The Bells started questioning their assumptions about the Bible itself, "discovering the Bible as a human product," as Rob puts it, rather than the product of divine fiat. "The Bible is still the center for us," Rob says, "but it's a different kind of center. We want to embrace mystery, rather than conquer it."
"I grew up thinking that we've figured out the Bible," Kristen says, "that we knew what it means. Now I have no idea what it means. And yet I feel like life if big again - like life used to be black and white, and now it's in color."
Christianity Today, Nov. 2004, p. 38
Tony Campolo was a plenary speaker at the 2006 Spiritual Activism Conference, which was aimed at "taking back religion from the conservative Christians. Tony tried to explain at this conference the necessity of following Scripture. But one participant retorted, "I thought this was a spiritual progressives' conference. I don't want to play the game of 'the Bible says this or that,' or that we get validation from something other than ourselves."
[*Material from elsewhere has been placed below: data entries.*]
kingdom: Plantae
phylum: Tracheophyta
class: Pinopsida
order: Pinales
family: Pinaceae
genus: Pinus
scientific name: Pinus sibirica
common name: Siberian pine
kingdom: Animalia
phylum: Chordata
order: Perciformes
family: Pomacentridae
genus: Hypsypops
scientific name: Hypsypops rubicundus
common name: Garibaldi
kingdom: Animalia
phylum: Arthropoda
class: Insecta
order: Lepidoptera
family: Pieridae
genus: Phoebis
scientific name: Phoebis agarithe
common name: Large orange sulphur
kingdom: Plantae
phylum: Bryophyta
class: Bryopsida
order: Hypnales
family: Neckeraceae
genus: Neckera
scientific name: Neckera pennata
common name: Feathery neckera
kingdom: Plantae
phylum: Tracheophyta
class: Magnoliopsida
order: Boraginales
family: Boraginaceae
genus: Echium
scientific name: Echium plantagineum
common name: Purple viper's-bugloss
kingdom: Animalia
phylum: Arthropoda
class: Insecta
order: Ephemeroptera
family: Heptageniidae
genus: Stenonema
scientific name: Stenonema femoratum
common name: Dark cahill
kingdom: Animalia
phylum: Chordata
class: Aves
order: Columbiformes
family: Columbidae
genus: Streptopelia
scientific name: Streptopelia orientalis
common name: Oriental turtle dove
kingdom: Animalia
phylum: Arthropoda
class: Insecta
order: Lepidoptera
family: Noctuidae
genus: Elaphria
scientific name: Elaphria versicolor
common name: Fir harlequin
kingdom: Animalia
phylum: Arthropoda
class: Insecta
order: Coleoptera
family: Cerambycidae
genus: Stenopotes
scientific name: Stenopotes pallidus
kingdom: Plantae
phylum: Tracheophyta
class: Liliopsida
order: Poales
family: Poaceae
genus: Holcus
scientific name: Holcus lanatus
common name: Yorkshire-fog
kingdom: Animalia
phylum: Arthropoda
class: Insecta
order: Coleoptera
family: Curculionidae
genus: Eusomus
There you have it. Validation from ourselves simply means you make up your own god. We Christians may interpret the Bible differently; we may apply it to life differently; we may have arguments over exegesis. But the Bible has to be the ultimate authority. Otherwise we end up worshiping the goddess of tolerance and believing that tolerance takes precedence over truth.
Dorothy Sayers, the great English writer, said it best: "In the world it is called Tolerance, but in hell it is called Despair, the sin that believes in nothing, cares for nothing, seeks to know nothing, interferes with nothing, enjoys nothing, hates nothing, finds purpose in nothing, lives for nothing, and remains alive because there is nothing for which it will die."